Tıpkı Bağımsızlık Okulu’nun temsilcilerinin ifade ettiği gibi merkez kapitalist ülkeler, yarı-çevre ülkeleri nitelikli üretim liginin dışında bırakmak için aradıkları tehdidi bulmuşlardı: Komünizm ve Sovyet korkusu. Aksi durumda hem yeni aktörlerle kârlılığını paylaşmak zorunda kalacak olan merkez kapitalist devletler hem de Doğu toplumlarının “statik”, kendilerinin ise “dinamik” olduğuyla ilgili, sömürgeciliklerine de meşruiyet sağlayan en temel tezlerini kaybedeceklerdi.

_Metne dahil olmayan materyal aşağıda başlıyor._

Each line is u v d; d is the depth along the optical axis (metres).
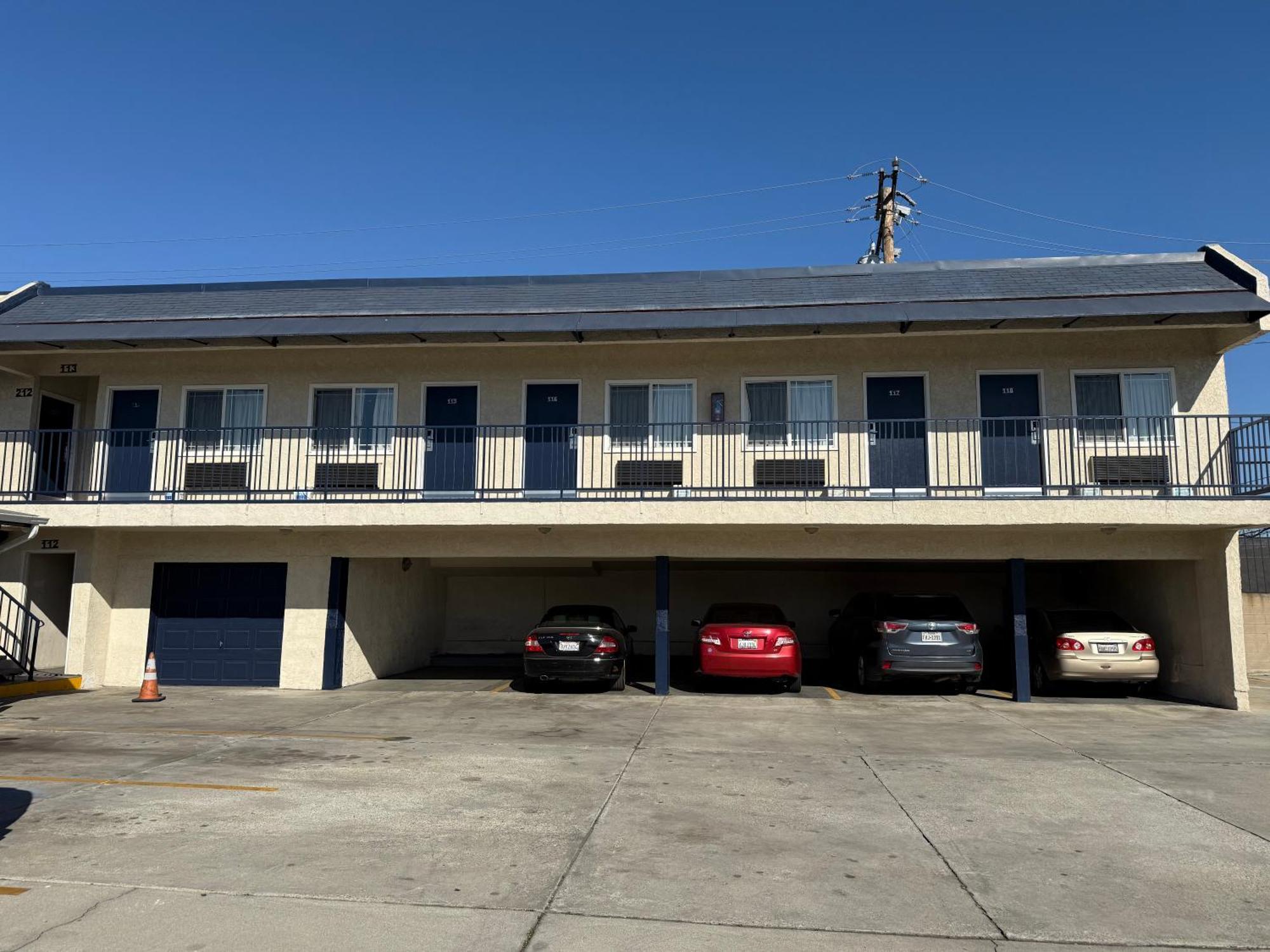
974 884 5.75
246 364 16.70
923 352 15.70
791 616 20.75
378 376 16.56
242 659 16.17
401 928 4.95
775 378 15.98
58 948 4.64
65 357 16.86
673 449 15.86
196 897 5.36
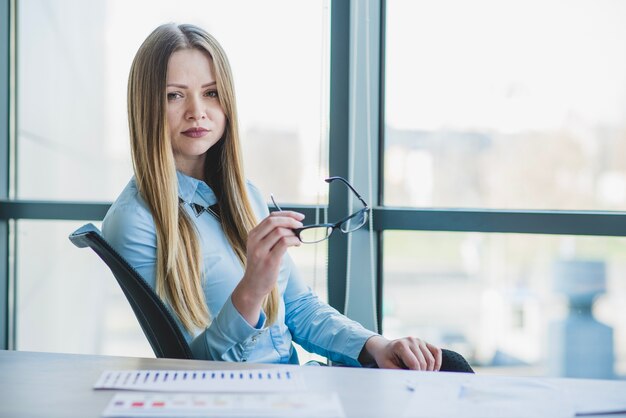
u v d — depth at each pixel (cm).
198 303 159
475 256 237
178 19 249
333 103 231
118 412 91
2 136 252
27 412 92
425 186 240
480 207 240
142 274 156
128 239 156
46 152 259
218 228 172
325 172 233
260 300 144
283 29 241
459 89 239
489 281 239
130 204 160
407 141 240
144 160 162
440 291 241
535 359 246
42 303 261
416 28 239
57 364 116
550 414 93
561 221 223
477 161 240
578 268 234
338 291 232
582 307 238
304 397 98
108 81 257
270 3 242
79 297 266
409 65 239
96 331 269
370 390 103
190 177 172
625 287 233
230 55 244
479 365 245
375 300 239
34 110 258
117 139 258
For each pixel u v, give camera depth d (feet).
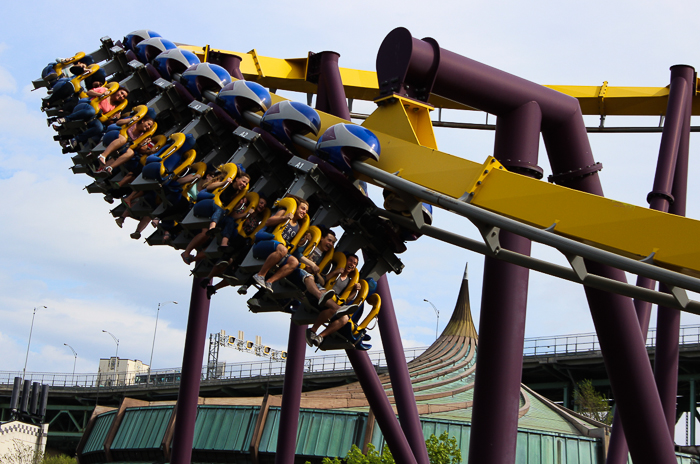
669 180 50.65
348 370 222.07
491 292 33.24
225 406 156.04
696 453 162.50
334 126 36.04
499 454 32.01
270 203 43.34
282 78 71.00
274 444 144.56
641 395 35.19
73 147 55.98
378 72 37.19
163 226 47.50
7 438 190.29
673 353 51.19
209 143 47.80
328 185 36.60
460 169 31.65
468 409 139.64
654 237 26.25
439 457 92.02
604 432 128.98
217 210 38.40
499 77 35.94
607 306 35.27
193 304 60.64
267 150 40.75
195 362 60.18
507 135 36.04
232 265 40.14
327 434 137.69
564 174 37.65
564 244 27.45
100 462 171.42
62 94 55.06
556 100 36.60
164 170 43.78
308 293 35.58
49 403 282.36
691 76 54.29
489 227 30.30
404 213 35.81
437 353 175.73
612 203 27.30
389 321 54.19
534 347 198.80
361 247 38.34
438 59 35.35
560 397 227.20
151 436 160.45
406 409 53.98
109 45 61.36
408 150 34.35
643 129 71.56
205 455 152.46
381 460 94.02
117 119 53.21
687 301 27.76
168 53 51.19
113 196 52.49
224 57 63.77
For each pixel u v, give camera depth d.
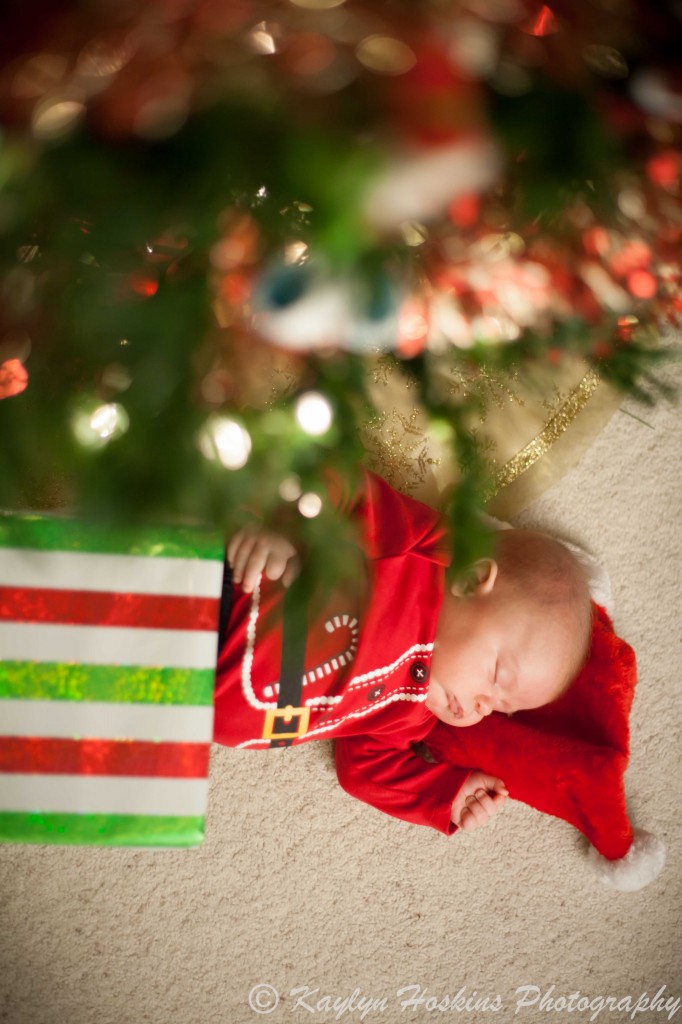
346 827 1.26
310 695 0.99
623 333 0.59
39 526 0.77
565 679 1.11
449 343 0.55
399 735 1.16
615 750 1.18
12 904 1.16
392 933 1.27
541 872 1.30
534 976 1.30
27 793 0.77
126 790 0.78
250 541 0.91
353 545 0.56
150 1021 1.19
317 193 0.35
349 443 0.56
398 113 0.34
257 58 0.36
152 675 0.79
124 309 0.43
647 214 0.50
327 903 1.25
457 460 0.56
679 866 1.33
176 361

Bugün gelinen noktada darmadağın edilmiş toplumsal barış, hem helalleşme çağrısı hem de Altılı Masa’yla yeniden tesis edilmeye çalışılıyor. Altılı Masa ayrıca, muhtevası gereği diyaloğu zorunlu kılan bir yeni siyasi kültürü dayatıyor. Türkiye’yi Westminster modelini esas alan çoğunlukçu bir demokrasi anlayışından, İsviçre’nin oydaşmacı modeline doğru yönlendirme kapasitesi taşıyor. Bunlar, dünyayla rekabet edebilir bir üretim modeli içinde toplumsal barışı sağlamak için ön koşullarken, buna bir ön koşul daha ekleniyor: Batı’yla sığınmacı yükünü paylaşmak. Türkiye toplumu, her ne kadar Kılıçdaroğlu’nun bu konudaki kararlılığını henüz tam anlayamamış olsa da Batı bu kararlılığın gayet farkında. Nitekim Kılıçdaroğlu’nun geçen yıl yaptığı benzer bir çıkışta Batı’nın gazetecisinden politikacısına nasıl çığlık attığını hatırlamak gerekir.
Dün yapılan toplantıdaki yeni üretim biçimiyle nitelikli üretme ve dünyayla rekabet etme iddiası ise Kılıçdaroğlu’nun ilmek ilmek ördüğü tüm bu sürecin sebebiydi aslında. Yani tüm bu sürecin bir sonucu değildi. Kılıçdaroğlu’nun varmaya çalıştığı nihai noktayı, Türkiye’yi üretenler ligine çıkarmayı esas alıyordu. Böke’nin konuşmasında da görüldüğü üzere bu dönüşüm, sosyal adalet ve kamuculukla eşgüdümlü ilerleyecekti üstelik. Peki yapılabilir mi? Elbette. Kapitalizmin ciddi bir krizden geçtiği bu tür dönemlerde yarı-çevre ülkeler için büyük bir fırsat doğar. 1973-1979 aralığında Güney Kore’nin gelişim süreci bunun iyi bir örneğidir mesela.
Peki yapabilir miyiz? Bilmiyorum, ama makus talihimizi değiştirmek adına yapmalıyız. Yapılması içinse hepimizin elimizi altına koyması gereken bir taş olduğunu biliyorum. Umarım başarırız.